The Columbia Police and Fire Departments have teamed up to perform random compliance checks on area bars and clubs to ensure they're following state code
Four Columbia nightclubs were shut down for the evening on Saturday, and two remain closed pending further inspection after the Columbia Police Department and Fire Department teamed up to perform compliance checks over the weekend.
Two of the bars -- Group Therapy and Club Twist -- are in the Five Points section, but Police Chief Melron Kelly says this is a city-wide effort.
"We're trying to address the entire city of Columbia with all of the businesses and hospitality spots in the city," said Kelly. "It's kind of hard for that team to just go out and concentrate on one area repeatedly, so you'll see more in the future we'll go to Harbison and some of those areas in Northwest Columbia that are in the city as well."
Chief Kelly said the checks were previously planned to ensure clubs were following state code. Bars like Group Therapy and Palace II were temporarily shut down for overcrowding, while Club Twist remains closed for a blocked exit, and T & T Lounge is shut down for having combustibles stored in the electrical room. The two can reopen once they pass another inspection.
Fire Chief Aubrey Jenkins says officials have zero tolerance for these violations, which are safety hazards if anything were to happen.

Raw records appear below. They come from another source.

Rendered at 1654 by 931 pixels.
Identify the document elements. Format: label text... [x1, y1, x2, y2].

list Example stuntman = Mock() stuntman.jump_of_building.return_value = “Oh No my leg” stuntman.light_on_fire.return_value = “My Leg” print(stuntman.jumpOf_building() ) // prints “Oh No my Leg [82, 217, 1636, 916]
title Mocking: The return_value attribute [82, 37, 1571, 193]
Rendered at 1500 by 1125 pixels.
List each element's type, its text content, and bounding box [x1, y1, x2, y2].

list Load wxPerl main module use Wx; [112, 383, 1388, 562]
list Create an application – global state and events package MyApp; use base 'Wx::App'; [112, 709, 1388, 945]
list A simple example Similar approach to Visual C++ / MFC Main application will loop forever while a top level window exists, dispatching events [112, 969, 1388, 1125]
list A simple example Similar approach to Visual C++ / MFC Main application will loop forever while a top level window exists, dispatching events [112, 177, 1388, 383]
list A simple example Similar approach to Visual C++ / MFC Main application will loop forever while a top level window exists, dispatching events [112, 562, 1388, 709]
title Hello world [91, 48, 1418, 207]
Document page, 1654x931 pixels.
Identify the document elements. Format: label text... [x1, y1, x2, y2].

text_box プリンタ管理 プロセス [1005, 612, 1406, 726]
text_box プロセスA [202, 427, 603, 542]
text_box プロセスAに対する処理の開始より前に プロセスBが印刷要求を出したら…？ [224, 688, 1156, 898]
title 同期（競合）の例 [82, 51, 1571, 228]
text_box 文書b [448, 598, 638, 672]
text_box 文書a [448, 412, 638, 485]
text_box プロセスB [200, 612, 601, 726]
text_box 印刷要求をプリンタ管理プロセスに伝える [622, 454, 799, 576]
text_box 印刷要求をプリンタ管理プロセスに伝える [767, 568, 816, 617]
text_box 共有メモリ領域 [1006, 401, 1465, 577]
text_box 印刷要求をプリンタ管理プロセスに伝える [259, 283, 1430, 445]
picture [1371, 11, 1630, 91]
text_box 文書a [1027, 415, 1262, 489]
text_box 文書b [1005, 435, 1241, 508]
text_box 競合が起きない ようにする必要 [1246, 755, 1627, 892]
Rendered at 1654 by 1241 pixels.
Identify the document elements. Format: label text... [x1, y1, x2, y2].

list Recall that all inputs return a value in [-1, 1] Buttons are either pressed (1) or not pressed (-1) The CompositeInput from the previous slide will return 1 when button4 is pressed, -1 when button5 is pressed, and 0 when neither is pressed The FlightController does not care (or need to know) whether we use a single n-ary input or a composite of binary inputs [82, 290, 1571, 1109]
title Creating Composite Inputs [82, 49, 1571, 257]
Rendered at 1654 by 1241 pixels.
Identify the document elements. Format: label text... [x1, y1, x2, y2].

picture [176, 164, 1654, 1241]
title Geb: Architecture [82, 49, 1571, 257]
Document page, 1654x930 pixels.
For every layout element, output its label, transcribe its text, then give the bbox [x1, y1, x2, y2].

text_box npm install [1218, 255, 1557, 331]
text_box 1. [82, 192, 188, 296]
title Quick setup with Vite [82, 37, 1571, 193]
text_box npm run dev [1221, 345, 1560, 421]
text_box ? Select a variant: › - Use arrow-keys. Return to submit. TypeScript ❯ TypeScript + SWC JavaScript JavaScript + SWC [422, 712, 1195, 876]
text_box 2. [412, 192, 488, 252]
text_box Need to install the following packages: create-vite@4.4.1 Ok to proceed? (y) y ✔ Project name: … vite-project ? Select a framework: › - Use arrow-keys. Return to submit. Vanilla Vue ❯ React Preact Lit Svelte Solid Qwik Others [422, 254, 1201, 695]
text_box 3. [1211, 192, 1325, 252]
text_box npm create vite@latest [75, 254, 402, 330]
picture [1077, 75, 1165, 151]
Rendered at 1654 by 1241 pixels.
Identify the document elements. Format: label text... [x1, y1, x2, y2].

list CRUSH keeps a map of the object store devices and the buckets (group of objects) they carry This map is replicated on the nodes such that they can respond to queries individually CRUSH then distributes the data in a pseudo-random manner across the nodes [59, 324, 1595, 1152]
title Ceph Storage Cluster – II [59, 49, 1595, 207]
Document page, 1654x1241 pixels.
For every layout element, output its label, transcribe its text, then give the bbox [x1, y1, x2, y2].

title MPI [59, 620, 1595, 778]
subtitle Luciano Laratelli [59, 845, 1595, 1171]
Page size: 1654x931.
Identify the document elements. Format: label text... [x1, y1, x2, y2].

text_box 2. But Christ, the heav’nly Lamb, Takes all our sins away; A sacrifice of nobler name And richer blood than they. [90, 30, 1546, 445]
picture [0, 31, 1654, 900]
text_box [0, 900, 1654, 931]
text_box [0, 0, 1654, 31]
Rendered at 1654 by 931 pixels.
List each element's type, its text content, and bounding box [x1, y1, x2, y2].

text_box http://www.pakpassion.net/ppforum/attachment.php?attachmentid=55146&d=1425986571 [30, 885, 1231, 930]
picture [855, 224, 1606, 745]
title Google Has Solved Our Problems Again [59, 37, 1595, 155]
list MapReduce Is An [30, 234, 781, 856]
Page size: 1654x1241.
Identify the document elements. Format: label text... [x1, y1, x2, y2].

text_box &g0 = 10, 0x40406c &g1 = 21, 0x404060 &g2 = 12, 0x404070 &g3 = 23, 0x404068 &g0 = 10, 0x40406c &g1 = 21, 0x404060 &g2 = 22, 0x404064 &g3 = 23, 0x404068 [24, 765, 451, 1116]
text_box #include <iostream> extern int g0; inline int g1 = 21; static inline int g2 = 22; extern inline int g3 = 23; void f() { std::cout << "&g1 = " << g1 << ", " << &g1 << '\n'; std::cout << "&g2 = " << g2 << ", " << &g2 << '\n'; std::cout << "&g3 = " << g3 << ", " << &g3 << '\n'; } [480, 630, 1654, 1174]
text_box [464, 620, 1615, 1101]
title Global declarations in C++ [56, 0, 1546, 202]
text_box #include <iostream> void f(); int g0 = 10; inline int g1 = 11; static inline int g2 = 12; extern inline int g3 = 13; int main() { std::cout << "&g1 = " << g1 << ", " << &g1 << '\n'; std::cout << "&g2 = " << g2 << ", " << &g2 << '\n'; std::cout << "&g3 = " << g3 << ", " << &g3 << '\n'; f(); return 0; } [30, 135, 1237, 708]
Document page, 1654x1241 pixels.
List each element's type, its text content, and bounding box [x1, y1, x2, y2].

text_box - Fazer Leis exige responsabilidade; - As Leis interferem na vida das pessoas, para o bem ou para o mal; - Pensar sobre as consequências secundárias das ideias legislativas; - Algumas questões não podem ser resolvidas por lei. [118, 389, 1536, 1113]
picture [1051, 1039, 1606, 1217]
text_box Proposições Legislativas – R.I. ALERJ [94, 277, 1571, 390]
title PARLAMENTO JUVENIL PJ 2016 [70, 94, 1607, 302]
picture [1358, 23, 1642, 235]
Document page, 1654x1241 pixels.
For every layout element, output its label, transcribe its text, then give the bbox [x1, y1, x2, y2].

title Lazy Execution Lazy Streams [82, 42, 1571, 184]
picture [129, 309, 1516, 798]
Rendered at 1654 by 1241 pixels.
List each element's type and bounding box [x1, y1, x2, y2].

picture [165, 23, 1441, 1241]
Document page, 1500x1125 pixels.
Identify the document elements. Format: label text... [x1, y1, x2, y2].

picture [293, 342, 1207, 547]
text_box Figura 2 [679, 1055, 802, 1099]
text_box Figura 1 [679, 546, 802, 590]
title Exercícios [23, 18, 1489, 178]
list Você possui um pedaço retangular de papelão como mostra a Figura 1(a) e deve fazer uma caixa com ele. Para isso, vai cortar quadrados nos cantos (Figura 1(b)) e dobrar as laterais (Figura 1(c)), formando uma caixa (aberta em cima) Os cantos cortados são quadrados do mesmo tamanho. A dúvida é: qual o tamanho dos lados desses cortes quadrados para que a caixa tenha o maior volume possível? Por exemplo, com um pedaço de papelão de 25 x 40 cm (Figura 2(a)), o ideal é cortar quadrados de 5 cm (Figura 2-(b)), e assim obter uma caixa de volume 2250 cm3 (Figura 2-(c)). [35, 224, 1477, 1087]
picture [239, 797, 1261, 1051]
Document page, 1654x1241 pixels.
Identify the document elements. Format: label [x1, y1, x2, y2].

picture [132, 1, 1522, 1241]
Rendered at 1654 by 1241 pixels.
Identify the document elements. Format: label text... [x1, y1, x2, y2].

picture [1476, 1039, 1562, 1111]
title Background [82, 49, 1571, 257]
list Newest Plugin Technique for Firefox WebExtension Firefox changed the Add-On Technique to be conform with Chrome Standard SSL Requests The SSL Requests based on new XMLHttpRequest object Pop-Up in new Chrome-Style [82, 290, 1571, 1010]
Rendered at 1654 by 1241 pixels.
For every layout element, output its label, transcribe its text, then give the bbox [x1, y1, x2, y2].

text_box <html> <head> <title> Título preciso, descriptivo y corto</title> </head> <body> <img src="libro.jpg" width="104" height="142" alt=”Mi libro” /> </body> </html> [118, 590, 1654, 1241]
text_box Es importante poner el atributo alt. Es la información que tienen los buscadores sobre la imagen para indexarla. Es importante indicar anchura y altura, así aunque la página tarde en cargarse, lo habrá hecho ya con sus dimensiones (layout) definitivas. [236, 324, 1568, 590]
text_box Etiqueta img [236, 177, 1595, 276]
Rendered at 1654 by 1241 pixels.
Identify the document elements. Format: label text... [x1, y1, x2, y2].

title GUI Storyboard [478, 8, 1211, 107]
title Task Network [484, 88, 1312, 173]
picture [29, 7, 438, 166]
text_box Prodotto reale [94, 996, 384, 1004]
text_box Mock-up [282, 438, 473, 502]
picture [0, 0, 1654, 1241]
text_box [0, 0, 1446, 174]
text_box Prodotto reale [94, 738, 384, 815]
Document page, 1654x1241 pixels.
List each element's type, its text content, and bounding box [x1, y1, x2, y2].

"They want to run for the exit, they want clog up the exit, they can get trampled over," said Jenkins. "We just want to make sure that everybody is safe just in case there is some type of emergency so they can get out, and if you've got a locked exit, obviously people can't get out."
Chief Kelly says the compliance checks will continue unannounced and believes the city has made great strides in making areas like Five Points safer. He adds this is now an opportunity for bar and club owners to help aid their efforts.
"It's a good chance for them to show their patrons that they're interested in their safety," said Kelly. "To show that they're going to go the extra mile to make sure they correct these issues as quickly as possible to reopen."
Officials say they're working hard and are open to accepting public input on how they can continue making Columbia safer.